[BEGIN GIVEN DATA]

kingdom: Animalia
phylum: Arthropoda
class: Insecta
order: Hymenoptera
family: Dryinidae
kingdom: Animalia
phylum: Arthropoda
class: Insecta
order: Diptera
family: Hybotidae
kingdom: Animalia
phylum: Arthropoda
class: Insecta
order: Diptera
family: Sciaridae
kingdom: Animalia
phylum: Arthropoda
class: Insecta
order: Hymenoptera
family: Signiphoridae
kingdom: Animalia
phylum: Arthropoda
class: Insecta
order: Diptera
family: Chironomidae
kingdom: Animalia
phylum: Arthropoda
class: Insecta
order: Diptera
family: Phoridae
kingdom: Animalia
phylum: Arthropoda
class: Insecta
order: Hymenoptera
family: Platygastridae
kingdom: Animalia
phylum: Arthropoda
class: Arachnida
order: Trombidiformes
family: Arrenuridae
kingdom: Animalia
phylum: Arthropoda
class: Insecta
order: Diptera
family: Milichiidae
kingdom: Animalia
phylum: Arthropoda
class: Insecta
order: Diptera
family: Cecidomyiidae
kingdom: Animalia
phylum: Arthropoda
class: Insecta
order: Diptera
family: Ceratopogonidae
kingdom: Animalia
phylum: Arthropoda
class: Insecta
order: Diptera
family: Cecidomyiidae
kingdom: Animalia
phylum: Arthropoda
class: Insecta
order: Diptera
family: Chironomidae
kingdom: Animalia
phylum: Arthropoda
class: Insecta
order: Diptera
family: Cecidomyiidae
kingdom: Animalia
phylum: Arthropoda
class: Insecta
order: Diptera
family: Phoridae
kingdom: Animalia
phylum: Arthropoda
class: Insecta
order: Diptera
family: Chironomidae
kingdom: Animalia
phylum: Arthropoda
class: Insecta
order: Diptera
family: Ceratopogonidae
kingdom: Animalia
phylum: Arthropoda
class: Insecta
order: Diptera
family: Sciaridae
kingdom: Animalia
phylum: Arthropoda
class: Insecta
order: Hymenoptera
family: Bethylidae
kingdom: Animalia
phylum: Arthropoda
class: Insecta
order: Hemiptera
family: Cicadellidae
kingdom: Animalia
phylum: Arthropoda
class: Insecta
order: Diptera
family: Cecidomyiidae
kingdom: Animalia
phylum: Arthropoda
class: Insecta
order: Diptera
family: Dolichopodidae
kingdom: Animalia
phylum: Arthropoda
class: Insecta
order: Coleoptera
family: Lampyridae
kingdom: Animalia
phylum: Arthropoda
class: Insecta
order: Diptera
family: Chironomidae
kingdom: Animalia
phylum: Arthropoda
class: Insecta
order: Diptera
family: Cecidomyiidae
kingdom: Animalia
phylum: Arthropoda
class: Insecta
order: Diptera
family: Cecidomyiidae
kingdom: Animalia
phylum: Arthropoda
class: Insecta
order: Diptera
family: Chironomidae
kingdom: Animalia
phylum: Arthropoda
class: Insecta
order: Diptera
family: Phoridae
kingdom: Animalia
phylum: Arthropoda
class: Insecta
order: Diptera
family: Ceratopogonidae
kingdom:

[END GIVEN DATA]

**TASK INSTRUCTIONS:** Pull out every line from the entries above, word for word and in the same order.

**CORRECT RESPONSE:**
kingdom: Animalia
phylum: Arthropoda
class: Insecta
order: Hymenoptera
family: Dryinidae
kingdom: Animalia
phylum: Arthropoda
class: Insecta
order: Diptera
family: Hybotidae
kingdom: Animalia
phylum: Arthropoda
class: Insecta
order: Diptera
family: Sciaridae
kingdom: Animalia
phylum: Arthropoda
class: Insecta
order: Hymenoptera
family: Signiphoridae
kingdom: Animalia
phylum: Arthropoda
class: Insecta
order: Diptera
family: Chironomidae
kingdom: Animalia
phylum: Arthropoda
class: Insecta
order: Diptera
family: Phoridae
kingdom: Animalia
phylum: Arthropoda
class: Insecta
order: Hymenoptera
family: Platygastridae
kingdom: Animalia
phylum: Arthropoda
class: Arachnida
order: Trombidiformes
family: Arrenuridae
kingdom: Animalia
phylum: Arthropoda
class: Insecta
order: Diptera
family: Milichiidae
kingdom: Animalia
phylum: Arthropoda
class: Insecta
order: Diptera
family: Cecidomyiidae
kingdom: Animalia
phylum: Arthropoda
class: Insecta
order: Diptera
family: Ceratopogonidae
kingdom: Animalia
phylum: Arthropoda
class: Insecta
order: Diptera
family: Cecidomyiidae
kingdom: Animalia
phylum: Arthropoda
class: Insecta
order: Diptera
family: Chironomidae
kingdom: Animalia
phylum: Arthropoda
class: Insecta
order: Diptera
family: Cecidomyiidae
kingdom: Animalia
phylum: Arthropoda
class: Insecta
order: Diptera
family: Phoridae
kingdom: Animalia
phylum: Arthropoda
class: Insecta
order: Diptera
family: Chironomidae
kingdom: Animalia
phylum: Arthropoda
class: Insecta
order: Diptera
family: Ceratopogonidae
kingdom: Animalia
phylum: Arthropoda
class: Insecta
order: Diptera
family: Sciaridae
kingdom: Animalia
phylum: Arthropoda
class: Insecta
order: Hymenoptera
family: Bethylidae
kingdom: Animalia
phylum: Arthropoda
class: Insecta
order: Hemiptera
family: Cicadellidae
kingdom: Animalia
phylum: Arthropoda
class: Insecta
order: Diptera
family: Cecidomyiidae
kingdom: Animalia
phylum: Arthropoda
class: Insecta
order: Diptera
family: Dolichopodidae
kingdom: Animalia
phylum: Arthropoda
class: Insecta
order: Coleoptera
family: Lampyridae
kingdom: Animalia
phylum: Arthropoda
class: Insecta
order: Diptera
family: Chironomidae
kingdom: Animalia
phylum: Arthropoda
class: Insecta
order: Diptera
family: Cecidomyiidae
kingdom: Animalia
phylum: Arthropoda
class: Insecta
order: Diptera
family: Cecidomyiidae
kingdom: Animalia
phylum: Arthropoda
class: Insecta
order: Diptera
family: Chironomidae
kingdom: Animalia
phylum: Arthropoda
class: Insecta
order: Diptera
family: Phoridae
kingdom: Animalia
phylum: Arthropoda
class: Insecta
order: Diptera
family: Ceratopogonidae
kingdom:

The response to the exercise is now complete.